##### SOURCE PASSAGE #####
Palavras-chave:Evolução geológica, Tectônica, Estratigrafia, Bacia do Camaquã, Rio Grande do Sul.
Abstract
This chapter presents a revision of concepts and hypotheses previously presented about the evolution of the Camaquã Basin, central portion of the Rio Grande do Sul State (Southernmost Brazil). This review was based on a large number of new pieces of evidence, data and studies performed since earlier publication, including a large number of radiometric, high-quality geochronological data. The Camaquã Basin is still seen as the result of the superimposition between 630 and 510 Ma of a series of independent, but successive basins in the same locus. These basins represent the final stages of the Brasiliano Orogeny in the Rio Grande do Sul State and encompass an evolution from tardi-(Maricá Retroarc Foreland Basin and Western and EasternBom Jardim Strike-Slip basins) to post-orogenic (Western and Eastern Santa Bárbara rifts and Guaritas Rifte) settings. Any tectono-sedimentary cycle (except the basal one) comprise an early volcanism that has evolved throughout the evolution of the entire Camaquã Basin from tholeiitic and calci-alkaline, high-K to shoshonitic (Bom Jardim Event), through bimodal, alkaline (Acampamento Velho Event) to mantle derived, basic magmas derived from the base of the just formed continental crust (Rodeio Velho Event). The sedimentary successions that intercalate and cover the volcanic rocks has evolved from dominantly marine strata at the base (Maricá Allogroup) through deep-(Bom Jardim Allogroup) to shallow-(Santa Bárbara Allogroup) lacustrine facies associated with fan-deltas and axial braid-plain deltas, to shallow-lacustrine, deltaic and eolian deposits (Guaritas Allogroup).
##### SUPPLIED MATERIAL #####
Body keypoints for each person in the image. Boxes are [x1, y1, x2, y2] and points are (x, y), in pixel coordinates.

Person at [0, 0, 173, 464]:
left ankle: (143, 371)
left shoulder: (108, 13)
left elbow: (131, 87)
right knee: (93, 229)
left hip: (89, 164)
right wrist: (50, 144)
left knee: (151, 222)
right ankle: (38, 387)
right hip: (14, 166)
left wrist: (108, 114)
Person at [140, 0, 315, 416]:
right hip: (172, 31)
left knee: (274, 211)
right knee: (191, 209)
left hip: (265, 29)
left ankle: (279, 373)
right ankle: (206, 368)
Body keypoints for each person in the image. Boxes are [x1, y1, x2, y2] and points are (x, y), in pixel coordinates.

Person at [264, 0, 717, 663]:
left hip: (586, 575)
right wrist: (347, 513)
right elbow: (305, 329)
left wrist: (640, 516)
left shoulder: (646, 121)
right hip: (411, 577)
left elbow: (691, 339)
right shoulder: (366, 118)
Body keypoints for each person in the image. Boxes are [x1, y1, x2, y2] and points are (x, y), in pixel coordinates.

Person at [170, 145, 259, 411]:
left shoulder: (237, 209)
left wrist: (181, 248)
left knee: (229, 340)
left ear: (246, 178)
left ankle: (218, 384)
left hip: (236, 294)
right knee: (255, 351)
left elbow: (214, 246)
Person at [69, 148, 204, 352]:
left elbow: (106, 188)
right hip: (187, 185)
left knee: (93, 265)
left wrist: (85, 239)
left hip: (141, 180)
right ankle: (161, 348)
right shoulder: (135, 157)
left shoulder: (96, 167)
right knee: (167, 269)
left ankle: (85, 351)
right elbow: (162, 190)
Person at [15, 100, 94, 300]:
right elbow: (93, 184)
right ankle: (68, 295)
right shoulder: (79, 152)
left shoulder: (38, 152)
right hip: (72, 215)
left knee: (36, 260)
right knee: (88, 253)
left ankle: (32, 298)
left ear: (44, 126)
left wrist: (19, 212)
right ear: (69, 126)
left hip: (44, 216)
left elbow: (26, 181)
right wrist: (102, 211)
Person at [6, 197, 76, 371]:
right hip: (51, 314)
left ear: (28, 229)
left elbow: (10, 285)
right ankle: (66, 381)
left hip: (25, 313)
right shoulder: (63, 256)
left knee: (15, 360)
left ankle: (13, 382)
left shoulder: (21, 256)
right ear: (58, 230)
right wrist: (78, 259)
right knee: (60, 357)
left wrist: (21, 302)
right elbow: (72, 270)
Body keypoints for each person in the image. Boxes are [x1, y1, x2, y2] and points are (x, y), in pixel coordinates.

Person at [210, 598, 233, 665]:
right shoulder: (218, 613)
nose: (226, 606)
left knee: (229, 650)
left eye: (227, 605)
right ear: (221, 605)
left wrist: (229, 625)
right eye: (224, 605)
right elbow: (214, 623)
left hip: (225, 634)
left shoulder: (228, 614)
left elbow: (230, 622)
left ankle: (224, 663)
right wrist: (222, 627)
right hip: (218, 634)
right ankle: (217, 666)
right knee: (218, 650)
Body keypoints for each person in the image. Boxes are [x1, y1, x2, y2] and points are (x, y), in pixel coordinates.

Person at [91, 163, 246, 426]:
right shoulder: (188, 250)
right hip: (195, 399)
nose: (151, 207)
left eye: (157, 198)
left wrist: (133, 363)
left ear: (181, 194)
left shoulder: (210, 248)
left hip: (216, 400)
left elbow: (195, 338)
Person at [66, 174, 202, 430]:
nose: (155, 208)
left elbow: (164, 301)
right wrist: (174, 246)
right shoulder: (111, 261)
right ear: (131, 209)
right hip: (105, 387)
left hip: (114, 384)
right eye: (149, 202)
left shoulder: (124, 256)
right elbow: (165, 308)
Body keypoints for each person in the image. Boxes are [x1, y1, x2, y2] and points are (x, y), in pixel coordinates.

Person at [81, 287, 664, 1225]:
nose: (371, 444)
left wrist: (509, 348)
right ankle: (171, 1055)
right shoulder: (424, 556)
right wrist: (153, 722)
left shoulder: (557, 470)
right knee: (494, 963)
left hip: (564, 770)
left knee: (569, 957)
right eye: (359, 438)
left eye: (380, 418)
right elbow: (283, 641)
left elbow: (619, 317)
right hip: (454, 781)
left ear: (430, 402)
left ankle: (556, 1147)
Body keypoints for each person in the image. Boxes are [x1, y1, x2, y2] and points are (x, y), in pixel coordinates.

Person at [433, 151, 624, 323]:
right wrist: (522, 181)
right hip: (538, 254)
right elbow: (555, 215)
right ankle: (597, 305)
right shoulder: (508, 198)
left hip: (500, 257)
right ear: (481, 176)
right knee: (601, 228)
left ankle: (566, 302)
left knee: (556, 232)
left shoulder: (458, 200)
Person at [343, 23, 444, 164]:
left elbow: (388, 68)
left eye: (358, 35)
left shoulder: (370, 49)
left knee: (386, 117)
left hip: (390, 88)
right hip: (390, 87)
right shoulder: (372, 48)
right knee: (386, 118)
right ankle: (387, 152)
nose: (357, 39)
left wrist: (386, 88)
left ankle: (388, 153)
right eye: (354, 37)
#####
EXERCISE REQUIREMENTS:
a: List every allogroup that the Camaquã Basin abstract names.
b: Between what ages did the series of basins making up the Camaquã Basin form, according to the Camaquã Basin abstract?

RESPONSES FOR EACH TASK:
a:
Maricá Allogroup
Bom Jardim Allogroup
Santa Bárbara Allogroup
Guaritas Allogroup

b: Between 630 and 510 Ma.